Mes beaux-enfants,
Je suis l’heureuse élue qui vous sert de belle-mère. Je suis votre troisième parent. Je suis partie intégrante de notre famille recomposée. Je suis aussi et surtout la blonde de votre père, celle qui a choisi de sauter à pieds joints dans une vie familiale qui m’était jusque-là inconnue. Mais soyons bien honnêtes : je savais qu’en acceptant toute cette dynamique, je m’embarquais pour un mandat à temps partiel, à moins de circonstances exceptionnelles.
La vérité, les filles, c’est que c’est bien de vous voir arriver le vendredi après une semaine d’absence. On s’ennuie toujours un peu plus quand on n’a pas vu quelqu’un durant une certaine période de temps. C’est ce qui fait que j’apprécie votre arrivée un vendredi sur deux. Vous me racontez vos péripéties, ce qui se passe dans vos petites vies de fillettes du primaire, vos joies et vos peines. Vous me racontez ce que vous avez fait de beau chez votre mère, ce que vous avez mangé, comment ça s’est passé. Chacune votre tour, vous me dites ce que l’autre a fait de mal parce que vous êtes des sœurs et que c’est aussi ce que ça fait des sœurs, parler des moins bons coups de l’autre histoire de briller un peu plus.
Rapidement, votre père et moi reprenons votre beat effréné qu’on avait eu le temps d’oublier un peu. On doit souvent vous ramener à l’ordre pour vous rappeler les consignes et les tâches qu’on attend de vous, tâches que vous semblez toujours oublier. Vos demandes incessantes se multiplient. Puis vos rires qui laissent présager que ça se terminera mal si vous continuez de vous énerver. Parfois on intervient, d’autres fois on préfère ignorer les signaux de la tornade qui se prépare en buvant un verre de vin. Souvent, vous vous tapez sur les nerfs. L’une touche l’autre avec son gros orteil dans le bain, ce qui déclenche une horde de cris stridents et de demandes d’intervention perpétuelles auxquelles il arrive qu’on réponde quand on est vraiment irrités. Quand ça arrive, j’avoue que je me rappelle de la semaine où vous étiez chez votre mère. Je repense à nos moments de complicité où nous n’avons qu’à penser à nos besoins, nos envies du moment, nos activités, votre père et moi. Je pense à toutes ces opportunités que nous avons de nous mettre nous deux en priorité et je l’avoue sans m’en cacher, il m’arrive d’avoir hâte de retrouver votre père juste pour moi.

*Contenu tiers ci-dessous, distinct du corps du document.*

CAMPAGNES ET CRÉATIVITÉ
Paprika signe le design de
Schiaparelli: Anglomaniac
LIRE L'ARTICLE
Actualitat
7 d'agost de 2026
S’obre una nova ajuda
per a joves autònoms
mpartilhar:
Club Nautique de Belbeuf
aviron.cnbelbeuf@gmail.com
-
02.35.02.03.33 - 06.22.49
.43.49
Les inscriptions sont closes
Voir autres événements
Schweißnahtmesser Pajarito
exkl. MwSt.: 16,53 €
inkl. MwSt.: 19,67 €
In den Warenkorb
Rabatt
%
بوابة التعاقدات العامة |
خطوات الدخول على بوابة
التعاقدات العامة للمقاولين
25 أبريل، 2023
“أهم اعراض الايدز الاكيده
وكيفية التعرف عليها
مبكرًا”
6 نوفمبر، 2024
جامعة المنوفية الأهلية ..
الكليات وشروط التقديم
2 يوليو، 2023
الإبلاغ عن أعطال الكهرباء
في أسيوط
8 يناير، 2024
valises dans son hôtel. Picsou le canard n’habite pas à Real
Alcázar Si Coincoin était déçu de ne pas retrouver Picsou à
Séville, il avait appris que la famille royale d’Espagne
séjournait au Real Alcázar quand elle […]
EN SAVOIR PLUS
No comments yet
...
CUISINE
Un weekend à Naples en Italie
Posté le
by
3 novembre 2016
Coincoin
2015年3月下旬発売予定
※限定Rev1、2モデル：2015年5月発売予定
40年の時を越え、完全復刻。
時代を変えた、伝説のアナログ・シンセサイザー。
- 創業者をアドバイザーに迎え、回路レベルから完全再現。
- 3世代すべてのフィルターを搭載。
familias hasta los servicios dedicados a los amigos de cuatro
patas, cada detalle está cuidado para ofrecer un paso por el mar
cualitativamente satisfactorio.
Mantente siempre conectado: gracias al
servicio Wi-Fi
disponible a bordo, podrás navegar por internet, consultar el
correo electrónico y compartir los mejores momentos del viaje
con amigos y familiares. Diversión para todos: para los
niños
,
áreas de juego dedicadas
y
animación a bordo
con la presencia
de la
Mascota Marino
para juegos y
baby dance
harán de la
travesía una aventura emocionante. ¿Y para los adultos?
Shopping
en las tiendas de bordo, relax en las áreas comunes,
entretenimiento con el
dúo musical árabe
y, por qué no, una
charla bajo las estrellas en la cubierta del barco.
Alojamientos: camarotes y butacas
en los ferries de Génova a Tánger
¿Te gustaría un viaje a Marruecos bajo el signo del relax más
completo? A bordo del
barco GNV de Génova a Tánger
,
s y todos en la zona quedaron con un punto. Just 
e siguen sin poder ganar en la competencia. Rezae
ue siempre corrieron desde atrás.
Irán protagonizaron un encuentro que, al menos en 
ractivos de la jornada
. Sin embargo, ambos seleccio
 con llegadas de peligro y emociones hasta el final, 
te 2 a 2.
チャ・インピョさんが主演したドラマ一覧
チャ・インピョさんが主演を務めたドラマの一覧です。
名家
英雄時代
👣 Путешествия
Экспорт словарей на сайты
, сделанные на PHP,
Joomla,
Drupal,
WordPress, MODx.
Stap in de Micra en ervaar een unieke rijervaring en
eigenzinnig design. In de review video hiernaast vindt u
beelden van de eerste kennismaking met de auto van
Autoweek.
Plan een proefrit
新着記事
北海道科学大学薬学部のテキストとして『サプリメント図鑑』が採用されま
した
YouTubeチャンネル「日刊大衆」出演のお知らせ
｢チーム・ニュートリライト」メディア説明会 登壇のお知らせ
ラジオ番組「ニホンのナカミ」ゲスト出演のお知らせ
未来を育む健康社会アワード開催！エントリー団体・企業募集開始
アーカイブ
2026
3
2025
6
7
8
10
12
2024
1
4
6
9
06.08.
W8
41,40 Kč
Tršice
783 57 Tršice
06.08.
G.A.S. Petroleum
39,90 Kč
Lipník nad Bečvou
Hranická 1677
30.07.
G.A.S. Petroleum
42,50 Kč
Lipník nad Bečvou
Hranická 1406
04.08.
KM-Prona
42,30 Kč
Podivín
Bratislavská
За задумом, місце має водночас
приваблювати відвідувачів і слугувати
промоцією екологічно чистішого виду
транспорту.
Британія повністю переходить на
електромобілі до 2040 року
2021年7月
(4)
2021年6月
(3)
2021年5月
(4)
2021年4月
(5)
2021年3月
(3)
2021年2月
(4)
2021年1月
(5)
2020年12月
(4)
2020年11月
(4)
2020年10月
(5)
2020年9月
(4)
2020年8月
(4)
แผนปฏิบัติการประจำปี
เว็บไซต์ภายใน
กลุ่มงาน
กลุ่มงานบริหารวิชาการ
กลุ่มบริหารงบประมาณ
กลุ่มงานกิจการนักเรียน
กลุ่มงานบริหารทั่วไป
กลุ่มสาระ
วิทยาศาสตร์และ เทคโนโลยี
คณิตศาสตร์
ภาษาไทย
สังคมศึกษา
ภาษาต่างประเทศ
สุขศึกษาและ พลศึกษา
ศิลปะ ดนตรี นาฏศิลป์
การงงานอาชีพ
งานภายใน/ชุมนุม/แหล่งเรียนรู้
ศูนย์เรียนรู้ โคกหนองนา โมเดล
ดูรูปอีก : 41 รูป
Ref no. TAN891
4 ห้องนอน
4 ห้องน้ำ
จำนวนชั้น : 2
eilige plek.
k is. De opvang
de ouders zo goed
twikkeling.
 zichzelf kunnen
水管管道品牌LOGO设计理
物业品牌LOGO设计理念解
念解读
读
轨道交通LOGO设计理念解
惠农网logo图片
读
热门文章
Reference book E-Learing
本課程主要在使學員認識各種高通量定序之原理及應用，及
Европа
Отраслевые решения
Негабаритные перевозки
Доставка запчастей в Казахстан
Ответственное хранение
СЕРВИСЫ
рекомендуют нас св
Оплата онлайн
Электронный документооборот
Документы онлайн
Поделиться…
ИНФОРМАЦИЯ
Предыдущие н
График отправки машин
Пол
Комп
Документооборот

L’heure des repas représente un défi de taille chez nous. Parfois, je fais le bonheur de tout le monde avec un bon classique de mon très court répertoire que notre famille apprécie à l’unanimité et vous me faites des éloges et en redemandez! Plus souvent qu’autrement, impossible de vous plaire à toutes les deux à table. Quand j’essaye d’y intégrer des nouveautés, je finis par bouillonner intérieurement lorsque je croise la moue de dégoût qui vous traverse le visage, moue qui me sert de feed-back culinaire. Quand ça arrive, j’avoue que je me rappelle de la semaine où vous étiez chez votre mère. La planification des repas est si simple quand vous n’y êtes pas! Deux adultes qui mangent de tout, ça règle vite la question des soupers. On en profite parfois pour aller manger au restaurant tous les deux. On prend le temps de jaser, de se retrouver, de savourer le moment. Quand je vous vois grimacer, je l’avoue sans m’en cacher, il m’arrive d’avoir hâte de retrouver votre père juste pour moi.
Je vous aime autant qu’il m’est possible de vous aimer. La preuve : je suis très impliquée dans vos vies, je me creuse la tête pour organiser des activités qui sauront vous plaire, des surprises qui sauront vous faire sourire, des bricolages qui sauront vous amuser et parfois, oui parfois, des repas qui sauront vous satisfaire! J’aime quand vous me racontez vos histoires, ce que vous faites à l’école, vos préoccupations, vos rêves et vos craintes. J’aime quand on joue à des jeux de société en famille et que vous voulez désespérément gagner. J’aime quand vous vous mettez en pyjama et qu’on écoute un film tous les quatre sur le divan. J’aime que vous vous confiiez parfois à moi et que vous me demandiez conseil. J’aime quand vous voulez passer du temps seule à seule avec moi.
Mais parfois, oui parfois, j’aime aussi vous voir sur le seuil de la porte le vendredi matin, sachant très bien qu’après le travail, je passerai du temps de qualité avec mon chum. Parce que bien avant d’être une belle-mère, un troisième parent, une partie intégrante de votre famille recomposée, je suis la blonde de votre père.